Nevertheless, the belief that everyone pays tax at 40% is a constant feature of press and metropolitan opinion. Hence too the sound and fury generated by Inheritance tax or Vince Cable’s so-called “Mansion Tax” which receive extraordinary amounts of attention even though they only pertain to a (relatively) small number of people.
That’s not an argument for increasing taxes on the rich, merely for remembering that most people aren’t rich and that the government would be well-advised to concentrate on winning the trust of strivers on £22-35K a year – people who, in many respects, make up the “real middle-class” – who are some way poorer* than the 40%-paying middle-classes that, whatever the sacrifices they make (often real ones) are still pretty well-off.

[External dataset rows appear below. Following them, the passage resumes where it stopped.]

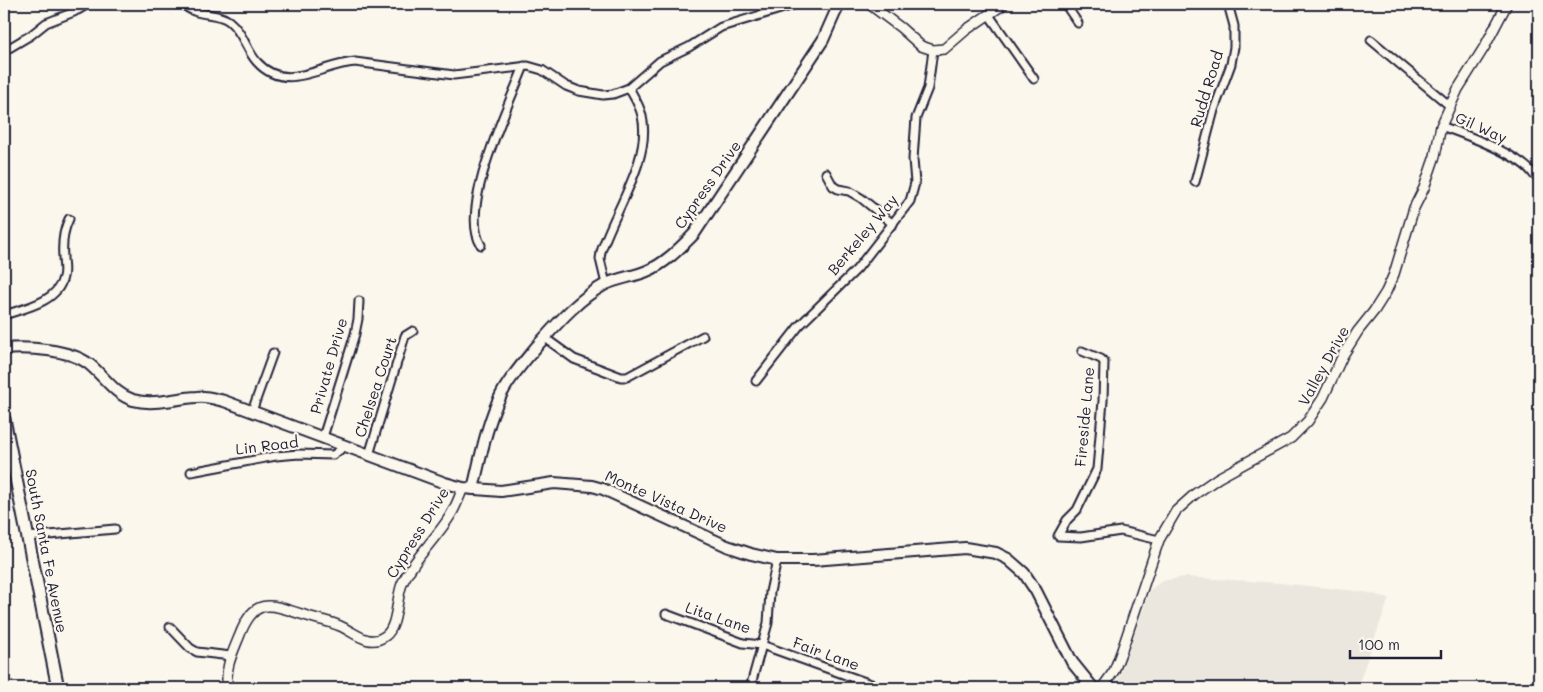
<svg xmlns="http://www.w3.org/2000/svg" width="1543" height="692" viewBox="0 0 1543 692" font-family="Mali,sans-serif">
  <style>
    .built { fill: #ebe7df }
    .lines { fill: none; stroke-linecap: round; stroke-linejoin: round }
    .minor-casing { stroke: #22223b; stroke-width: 11 }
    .tertiary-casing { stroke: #22223b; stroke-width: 12 }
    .secondary-casing { stroke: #22223b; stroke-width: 14 }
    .primary-casing { stroke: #22223b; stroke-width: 15 }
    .minor { stroke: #fbf7ec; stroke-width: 7 }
    .tertiary { stroke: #fbf7ec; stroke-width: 9 }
    .secondary { stroke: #fbf7ec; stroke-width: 10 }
    .primary { stroke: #fbf7ec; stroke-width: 11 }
    .labels { text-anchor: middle; stroke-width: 4.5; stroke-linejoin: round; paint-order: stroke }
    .street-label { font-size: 15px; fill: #22223b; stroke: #fbf7ec }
  </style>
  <rect width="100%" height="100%" fill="#fbf7ec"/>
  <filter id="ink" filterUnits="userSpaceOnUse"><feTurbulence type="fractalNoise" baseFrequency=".02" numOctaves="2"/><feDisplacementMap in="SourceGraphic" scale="10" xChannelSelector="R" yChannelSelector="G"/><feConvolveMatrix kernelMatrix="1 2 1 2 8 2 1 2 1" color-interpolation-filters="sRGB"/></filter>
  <g filter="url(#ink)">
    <path class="built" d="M1184 577 1281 583 1365 592 1389 598 1357 688H1113L1120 675 1150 590 1162 581Z"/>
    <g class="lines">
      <g class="minor-casing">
        <g id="minor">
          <path d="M183 4C197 18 216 11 229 21 243 32 246 50 257 62 286 94 322 64 355 62L454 75 528 66 542 70 566 86 579 91 603 95 613 94 629 88 660 61 689 47 721 27 797 4"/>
          <path d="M1065 4 1078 23"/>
          <path d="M78 10 88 4"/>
          <path d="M989 15 1034 79"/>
          <path d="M1371 40 1450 106"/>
          <path d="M4 51 31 35 46 23 74 12"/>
          <path d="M1441 126C1464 134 1521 155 1534 175"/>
          <path d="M826 173 833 186 838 189 849 191 861 198 893 224"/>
          <path d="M1195 182 1214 110 1231 64 1234 47V26L1228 4"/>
          <path d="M481 245C458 208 509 105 524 66"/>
          <path d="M606 284 600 259 601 252C614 211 652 159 642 116 640 106 634 97 629 88"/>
          <path d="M4 315C25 308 58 302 63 277 65 271 63 263 63 257 62 244 63 231 69 219"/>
          <path d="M545 338 574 359 621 377H627L703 336"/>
          <path d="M1082 351 1101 359 1104 362 1103 401 1097 469 1077 510 1067 520 1058 536 1081 537 1121 531 1159 540"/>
          <path d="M756 381 799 326 857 269 910 201 915 183 913 159 916 118 928 88 933 50"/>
          <path d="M252 411 273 353"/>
          <path d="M323 437 355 334 358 319 359 301"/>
          <path d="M369 455 405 336 413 331"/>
          <path d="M191 472 276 456 299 454 333 455 340 450 343 445"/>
          <path d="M27 537 115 529"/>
          <path d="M666 614 743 643 762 645 882 688"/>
          <path d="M170 627 190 648 197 652 231 656"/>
          <path d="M750 688 768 623 770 592 777 560"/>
        </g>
      </g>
      <g class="tertiary-casing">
        <g id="tertiary">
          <path d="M869 4 901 28 921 46 933 50 944 49 966 30 1004 4"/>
          <path d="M228 688C224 670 232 654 239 637 254 597 268 603 304 615 316 619 329 621 340 626 354 632 369 648 385 636 398 627 396 599 402 584 414 558 436 539 450 516 456 507 459 497 463 488"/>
          <path d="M1102 688 1114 671 1122 650 1159 540 1176 511 1195 494 1218 478 1291 438 1308 421 1323 398 1343 355 1358 331 1374 311 1386 292 1394 274 1414 208 1424 188 1435 156 1441 126 1458 89 1485 46 1507 4"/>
        </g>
      </g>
      <g class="secondary-casing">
        <g id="secondary">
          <path d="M4 349C28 347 69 349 89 364 104 376 114 394 133 400 154 406 176 398 197 397 207 396 215 399 224 401L445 483 463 488 501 491 554 483 592 486 603 489 727 546 751 554 777 560H813L965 548 996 553 1008 559 1024 573 1036 591 1072 662 1093 688"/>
          <path d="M473 489C480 460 487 422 501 395 510 377 524 362 537 346 557 324 577 300 604 285 617 278 633 277 647 271 666 263 680 248 694 234L823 40 839 4"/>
        </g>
      </g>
      <g class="primary-casing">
        <path id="primary" d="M4 419 58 688"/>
      </g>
      <use href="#minor" class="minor"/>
      <use href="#tertiary" class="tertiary"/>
      <use href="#secondary" class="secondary"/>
      <use href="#primary" class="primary"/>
    </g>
  </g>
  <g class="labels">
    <g class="street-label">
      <text transform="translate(1207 89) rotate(-73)" y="5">Rudd Road</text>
      <text transform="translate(1481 128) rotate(24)" y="5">Gil Way</text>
      <text transform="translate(708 185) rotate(-55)" y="5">Cypress Drive</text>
      <text transform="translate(863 235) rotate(-50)" y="5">Berkeley Way</text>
      <text transform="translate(329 366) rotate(-74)" y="5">Private Drive</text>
      <text transform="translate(1324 366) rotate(-61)" y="5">Valley Drive</text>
      <text transform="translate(376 387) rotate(-72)" y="5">Chelsea Court</text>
      <text transform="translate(1085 417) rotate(-85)" y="5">Fireside Lane</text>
      <text transform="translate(267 446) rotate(-7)" y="5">Lin Road</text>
      <text transform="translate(666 502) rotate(24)" y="5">Monte Vista Drive</text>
      <text transform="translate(418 533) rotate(-58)" y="5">Cypress Drive</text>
      <text transform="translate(46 551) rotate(79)" y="5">South Santa Fe Avenue</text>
      <text transform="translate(718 618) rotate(19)" y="5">Lita Lane</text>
      <text transform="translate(826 654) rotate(20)" y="5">Fair Lane</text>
    </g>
  </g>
  <rect width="1543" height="692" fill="none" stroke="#fbf7ec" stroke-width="20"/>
  <rect x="10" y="10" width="1523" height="672" fill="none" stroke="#22223b" stroke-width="2" filter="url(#ink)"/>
  <path d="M1350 650v8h91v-8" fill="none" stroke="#22223b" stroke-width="2.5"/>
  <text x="1358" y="650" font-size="15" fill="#22223b" stroke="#fbf7ec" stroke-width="4" paint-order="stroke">100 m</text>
</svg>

Anyway, a graduate tax is a bad idea for a host of reasons, not the least of which is that it would be better for money to go directly to universities and better too to have a system that doesn’t encourage emigration. In other words, a more fairly priced education market which would, eventually, provide better information for prospective students than is currently the case. (And which could be paid for by a mixture of bursaries and larger loans).
*Granted, the picture is muddied when one thinks of two-earner families who struggle to educate their children privately or afford the house in the catchment area they desire. Nevertheless, it remains a fact that most of the people who commentate on politics in the press are rather wealthier than much of the middle-class for whom they love to speak.